THE ROSE -- AMC Academy 6, AMC Skyline 6, Dupont Circle, Springfield Mall Cinema.
Something is missing from the newest version that old-but-good movie about the sensitive soul whose talent and ambition make her the idol of the world, only to bring her to destruction because of the relentless demands of her art.
What is missing, in "The Rose," is the sensitive soul. Bette Midler, playing a rock star adulated by millions is, at the film's opening, already in the stages that the standard such heroine collapse into, at the end of the film. She is falling down drunk before the credits are over. In every performance she gives in the film, she lunges for a bottle, drugs or both during the act. In every offstage encounter, she is screaming obscenities to strangers, friends, lovers, passersby.
And the film shows her to be practicing the least demanding of arts. No matter how obviously unable she is to carry on, even when she falls down on stage, she receives the same hysterical acclaim.

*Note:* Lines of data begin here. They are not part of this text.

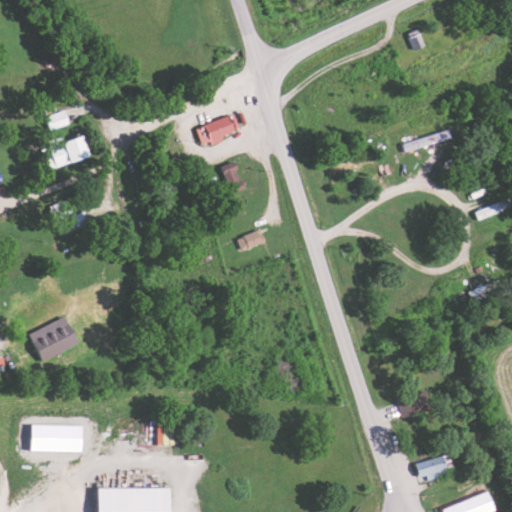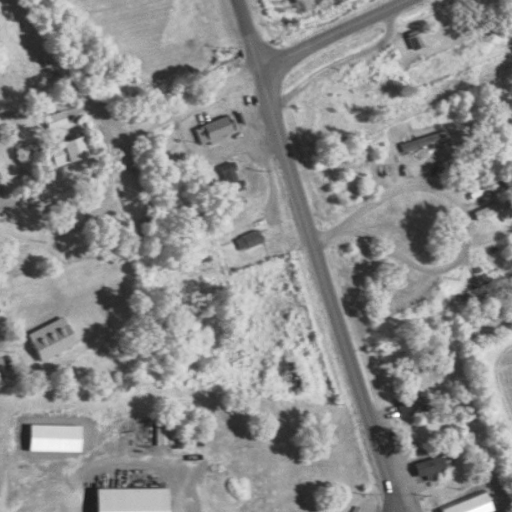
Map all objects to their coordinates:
road: (259, 37)
road: (343, 37)
building: (57, 119)
road: (130, 121)
building: (216, 129)
building: (71, 151)
building: (232, 176)
building: (492, 209)
road: (456, 213)
building: (249, 239)
road: (331, 293)
building: (415, 404)
building: (56, 437)
road: (122, 460)
building: (432, 467)
building: (134, 499)
building: (473, 504)
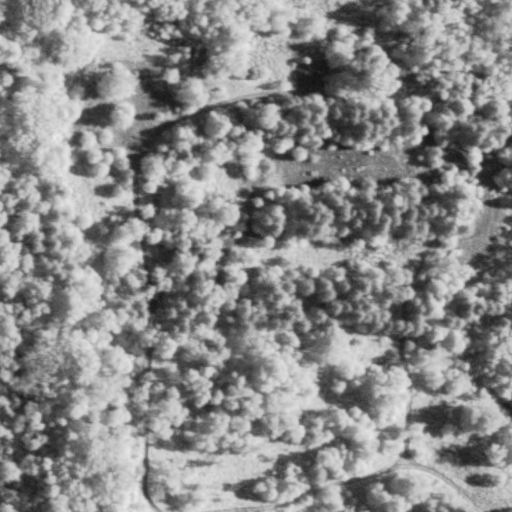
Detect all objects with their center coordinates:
road: (76, 75)
road: (6, 299)
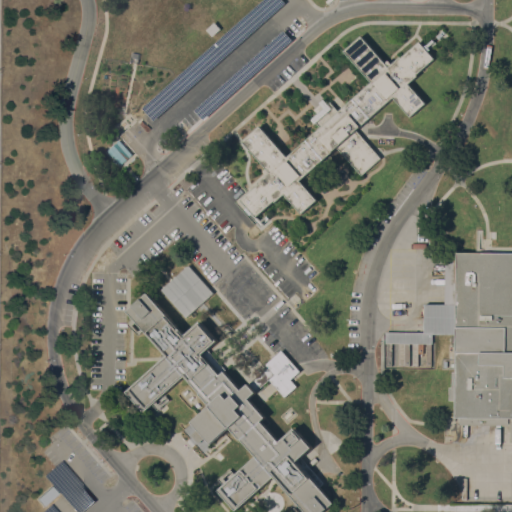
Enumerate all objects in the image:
road: (374, 4)
road: (439, 4)
road: (486, 4)
road: (505, 26)
road: (219, 74)
road: (463, 85)
road: (86, 96)
road: (65, 111)
road: (386, 123)
building: (336, 127)
building: (334, 129)
road: (409, 134)
building: (118, 152)
building: (119, 153)
road: (146, 179)
road: (464, 188)
road: (154, 197)
road: (440, 199)
road: (115, 208)
road: (240, 222)
road: (478, 230)
road: (383, 247)
road: (247, 290)
building: (185, 291)
building: (187, 291)
building: (475, 333)
building: (475, 335)
building: (281, 373)
road: (340, 388)
building: (228, 408)
building: (220, 412)
road: (403, 413)
road: (392, 423)
building: (510, 429)
road: (410, 434)
road: (187, 442)
road: (386, 443)
road: (357, 445)
parking lot: (77, 478)
road: (204, 483)
building: (68, 487)
building: (46, 496)
road: (392, 500)
road: (374, 504)
road: (451, 507)
building: (49, 509)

So what is this terrible force that is destroying her? Well, the versions that are dramatized all show that she feels she is not kowtowed to enough. It anyone dares to cross her in the slightest way, or worse, to fail to recognize her and treat her as the greatest star of all times, she goes into a fit of vulgar rage that is startling, even in a field where outrageous vulgarity is a saleable quality.
Poor little vulnerabale girl. Can't get enough love, and her heart is broken. The knees are kind of weak, too.
That one is intended to believe Rose died of over-sensitivity is betrayed at the end when her photograph is tacked onto a wall with those of all the show business dead who are presumed to have died of this epidemic. James Dean is formost among them, but no doubt a close look would reveal Judy Garland, Marilyn Monroe, Janis Joplin and all the others.
It is a cynical economy to make use of this device in place of dramatic and character development -- especially when the idea could have been developed with minimal effort, because we are already so familiar, from other movies and rock-star obituaries, with the premise. But, then, rock movies, with their scanty concessions to filling in the spaces between the filmed performances and the time before the movie album can be sold, are notoriously cynical.